Gerards overgrootvader kocht na de Franse tijd ‘De Groote Waay’ in Well, een Frankische boerenhoeve die al in 1599 genoemd wordt. De boerderij/herberg, gelegen aan de N 271, zou het stamhuis blijven van de familie Peters tot de verkoop in 1907. De familie Peters was een gegoede familie die zoals gebruikelijk was priesters, wethouders, molenaars en rentmeesters voortbracht. Vader Peter Antoon, ‘op de Waaij’ geboren, was koopman en wethouder. Gerards moeder Helena Huberta was de dochter van Lodewijk Truyen (1796-1876). Truyen was molenaar en pachtte de Wellse molen in 1823 van baron De Liedel en hij zou dat ruim vijfentwintig jaar blijven doen. Later verhuisde hij naar de Grotestraat 36, waar hij het beroep van koopman in granen uitoefende.

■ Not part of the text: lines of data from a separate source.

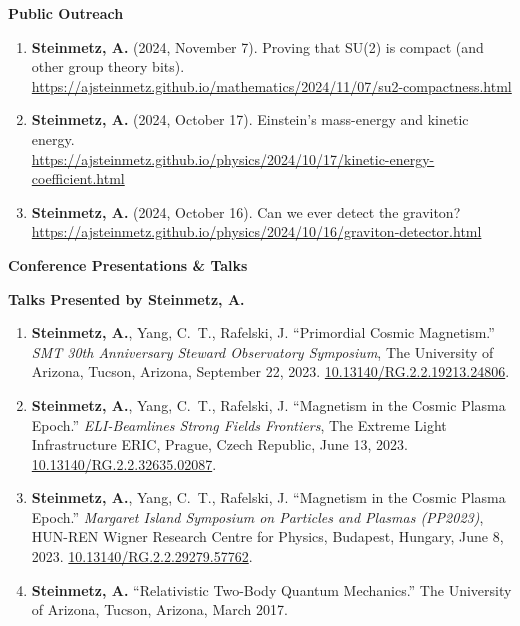 \documentclass[11pt]{article}
\begin{document}
\medskip

{\large\textbf{Public Outreach}}

\begin{enumerate}[leftmargin=*,nosep]
    \item \textbf{Steinmetz, A.} (2024, November 7). Proving that SU(2) is compact (and other group theory bits). \href{https://ajsteinmetz.github.io/mathematics/2024/11/07/su2-compactness.html}{https://ajsteinmetz.github.io/mathematics/2024/11/07/su2-compactness.html}
    \item \textbf{Steinmetz, A.} (2024, October 17). Einstein’s mass-energy and kinetic energy. \\ \href{https://ajsteinmetz.github.io/physics/2024/10/17/kinetic-energy-coefficient.html}{https://ajsteinmetz.github.io/physics/2024/10/17/kinetic-energy-coefficient.html}
    \item \textbf{Steinmetz, A.} (2024, October 16). Can we ever detect the graviton?\\ \href{https://ajsteinmetz.github.io/physics/2024/10/16/graviton-detector.html}{https://ajsteinmetz.github.io/physics/2024/10/16/graviton-detector.html}
\end{enumerate}

\medskip

{\Large\textbf{Conference Presentations \& Talks}}

{\large\textbf{Talks Presented by Steinmetz, A.}}

\begin{enumerate}[leftmargin=*,nosep]
    \item \textbf{Steinmetz, A.}, Yang, C.~T., Rafelski, J. ``Primordial Cosmic Magnetism.'' \textit{SMT 30th Anniversary Steward Observatory Symposium}, The University of Arizona, Tucson, Arizona, September 22, 2023. \href{http://dx.doi.org/10.13140/RG.2.2.19213.24806}{10.13140/RG.2.2.19213.24806}.
    \item \textbf{Steinmetz, A.}, Yang, C.~T., Rafelski, J. ``Magnetism in the Cosmic Plasma Epoch.'' \textit{ELI-Beamlines Strong Fields Frontiers}, The Extreme Light Infrastructure ERIC, Prague, Czech Republic, June 13, 2023. \href{http://dx.doi.org/10.13140/RG.2.2.32635.02087}{10.13140/RG.2.2.32635.02087}.
    \item \textbf{Steinmetz, A.}, Yang, C.~T., Rafelski, J. ``Magnetism in the Cosmic Plasma Epoch.'' \textit{Margaret Island Symposium on Particles and Plasmas (PP2023)}, HUN-REN Wigner Research Centre for Physics, Budapest, Hungary, June 8, 2023. \href{http://dx.doi.org/10.13140/RG.2.2.29279.57762}{10.13140/RG.2.2.29279.57762}.
    \item \textbf{Steinmetz, A.} ``Relativistic Two-Body Quantum Mechanics.'' The University of Arizona, Tucson, Arizona, March 2017.
\end{enumerate}
\end{document}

Gerards ouders gingen in de woning van Truyen aan de Grotestraat wonen. Daar groeide de kleine Sraar op, samen met zijn twee zusjes Maria en Hanneke. Gerard ging in 1886 op veertienjarige leeftijd naar een agrarische school in Carlsbourg, België. Daarna leerde hij het vak van rentmeester bij zijn oom Antoon Truijen, die rentmeester was op Kasteel Well. Gerard was al in 1895 zijn assistent. Antoon Truijen gaf in 1899 als gevolmachtigde van baron von Schloissnigg opdracht tot de bouw van een rentmeesterswoning, waar Peters ging wonen nadat hij in augustus van dat jaar in het huwelijk trad met de Arcense burgemeestersdochter Rosalie Derckx.

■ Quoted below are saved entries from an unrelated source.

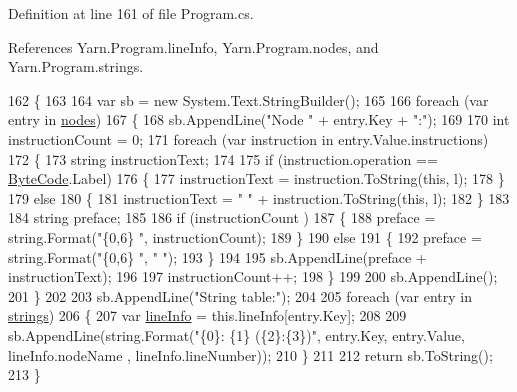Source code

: Definition at line 161 of file Program.\-cs.



References Yarn.\-Program.\-line\-Info, Yarn.\-Program.\-nodes, and Yarn.\-Program.\-strings.


\begin{DoxyCode}
162         \{
163 
164             var sb = \textcolor{keyword}{new} System.Text.StringBuilder();
165 
166             \textcolor{keywordflow}{foreach} (var entry \textcolor{keywordflow}{in} \hyperlink{a00142_a3f4928a577c88263ad016be259b175c4}{nodes})
167             \{
168                 sb.AppendLine(\textcolor{stringliteral}{"Node "} + entry.Key + \textcolor{stringliteral}{":"});
169 
170                 \textcolor{keywordtype}{int} instructionCount = 0;
171                 \textcolor{keywordflow}{foreach} (var instruction \textcolor{keywordflow}{in} entry.Value.instructions)
172                 \{
173                     \textcolor{keywordtype}{string} instructionText;
174 
175                     \textcolor{keywordflow}{if} (instruction.operation == \hyperlink{a00041_ad5dfb6ee68ca7469623ad3e459f98894}{ByteCode}.Label)
176                     \{
177                         instructionText = instruction.ToString(\textcolor{keyword}{this}, l);
178                     \}
179                     \textcolor{keywordflow}{else}
180                     \{
181                         instructionText = \textcolor{stringliteral}{"    "} + instruction.ToString(\textcolor{keyword}{this}, l);
182                     \}
183 
184                     \textcolor{keywordtype}{string} preface;
185 
186                     \textcolor{keywordflow}{if} (instructionCount %
      )
187                     \{
188                         preface = string.Format(\textcolor{stringliteral}{"\{0,6\}   "}, instructionCount);
189                     \}
190                     \textcolor{keywordflow}{else}
191                     \{
192                         preface = string.Format(\textcolor{stringliteral}{"\{0,6\}   "}, \textcolor{stringliteral}{" "});
193                     \}
194 
195                     sb.AppendLine(preface + instructionText);
196 
197                     instructionCount++;
198                 \}
199 
200                 sb.AppendLine();
201             \}
202 
203             sb.AppendLine(\textcolor{stringliteral}{"String table:"});
204 
205             \textcolor{keywordflow}{foreach} (var entry \textcolor{keywordflow}{in} \hyperlink{a00142_a59263e00cecfe36d9881b4c30b048f09}{strings})
206             \{
207                 var \hyperlink{a00142_a0d4da395947767b4a1eaaff8a9842adc}{lineInfo} = this.lineInfo[entry.Key];
208 
209                 sb.AppendLine(string.Format(\textcolor{stringliteral}{"\{0\}: \{1\} (\{2\}:\{3\})"}, entry.Key, entry.Value, lineInfo.nodeName
      , lineInfo.lineNumber));
210             \}
211 
212             \textcolor{keywordflow}{return} sb.ToString();
213         \}
\end{DoxyCode}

Lang zou Peters geen rentmeester meer blijven. Het kasteel werd eind 1904 aangekocht door een consortium van vermogende heren, omdat baron von Schloissnigg uit Wenen van het kasteel af wilde. Een jaar voordat de inboedel in mei 1905 onder de hamer kwam was Gerard al benoemd tot burgemeester van de gemeente Bergen. De rentmeesterswoning werd burgemeesterswoning. In 1918 werd hij benoemd tot directeur van de ‘Boeren en Tuinders Onderlinge’ en hij vestigde zich in Den Haag. Later werd hij benoemd tot Officier in de Orde van Oranje Nassau.

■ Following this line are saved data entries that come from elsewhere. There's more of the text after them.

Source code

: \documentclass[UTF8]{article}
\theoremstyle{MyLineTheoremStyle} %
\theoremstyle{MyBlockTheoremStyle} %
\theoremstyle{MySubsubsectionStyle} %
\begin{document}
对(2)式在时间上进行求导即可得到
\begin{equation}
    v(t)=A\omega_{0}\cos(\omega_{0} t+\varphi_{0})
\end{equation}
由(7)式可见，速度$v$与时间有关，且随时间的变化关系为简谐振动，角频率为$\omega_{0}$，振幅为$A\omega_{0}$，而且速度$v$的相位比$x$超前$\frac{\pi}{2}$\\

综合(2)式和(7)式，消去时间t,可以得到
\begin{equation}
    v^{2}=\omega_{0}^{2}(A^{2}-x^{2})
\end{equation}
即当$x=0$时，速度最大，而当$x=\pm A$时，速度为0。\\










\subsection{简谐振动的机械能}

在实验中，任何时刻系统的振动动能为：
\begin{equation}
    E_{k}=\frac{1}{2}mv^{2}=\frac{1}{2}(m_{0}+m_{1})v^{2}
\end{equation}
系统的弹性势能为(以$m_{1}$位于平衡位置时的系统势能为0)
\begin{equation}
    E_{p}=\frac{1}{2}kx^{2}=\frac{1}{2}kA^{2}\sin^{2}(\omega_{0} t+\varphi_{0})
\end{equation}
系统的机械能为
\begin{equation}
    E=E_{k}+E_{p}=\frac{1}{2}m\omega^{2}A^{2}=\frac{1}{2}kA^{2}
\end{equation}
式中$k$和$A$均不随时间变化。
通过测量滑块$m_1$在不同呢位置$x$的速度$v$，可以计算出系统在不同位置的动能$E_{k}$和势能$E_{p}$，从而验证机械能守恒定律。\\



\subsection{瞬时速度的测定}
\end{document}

Peters bleef altijd zeer geïnteresseerd in de geschiedenis van zijn geboortedorp Well en publiceerde er meerdere artikelen over onder meer in ‘De Maasgouw’. Het archief van de Heerlijckheid Well en Bergen was een dankbare bron voor Gerard Peters' stukjes. Zo schreef hij genealogieën van families die Kasteel Well bewoond hadden. Gerard Peters' zoon, Leo (geb. 1900), was gouverneur van de Nederlandse Antillen van 1948 tot 1951 en minister voor Uniezaken en Overzeese Rijksdelen in 1951 en 1952. Daarna was hij burgemeester van Bergen op Zoom tot 1965. Leo genoot zijn opleiding aan het gymnasium Rolduc en de Landbouwhogeschool Wageningen. Ook Leo toonde, net als zijn vader, een grote interesse in de geschiedenis van Well en zijn kasteel.
In 's-Gravenhage bleef Gerard Peters stukjes schrijven over zijn geboortedorp. Zijn kleindochter Rosemarie vertelde dat hij heimwee had naar Well en dat blijkt ook uit een passage uit zijn dagboek van 30 september 1928:
“...Ik laat vandaag nog eens de volle romantiek van mijn leven te Well in gedachten de revue passeren. Het is bijna een roman. Vandaag is het tien jaren geleden dat wij Well hebben verlaten! Ik kan mijn geboortedorpje maar niet vergeten en zou er zoo graag nog terugkeren om er te … sterven!”
Het mocht niet zo zijn. Hij overleed 8 juli 1940 te 's-Gravenhage en werd 13 juli op het kerkhof van zijn geliefde Well begraven, dicht bij de laatste adellijke familie die hij nog gediend had: de familie von Schloissnigg uit Wenen. Kort voor zijn dood schreef Gerard Peters een nooit uitgegeven ‘Kroniek der Heerlijkheid Well in het Overkwartier van Gelderland’. Pastoor Driessen kon er dankbaar gebruik van maken bij het schrijven van sommige hoofdstukken van zijn boek ‘Well en wee van een kasteeldorp in Noord-Limburg’ (1980).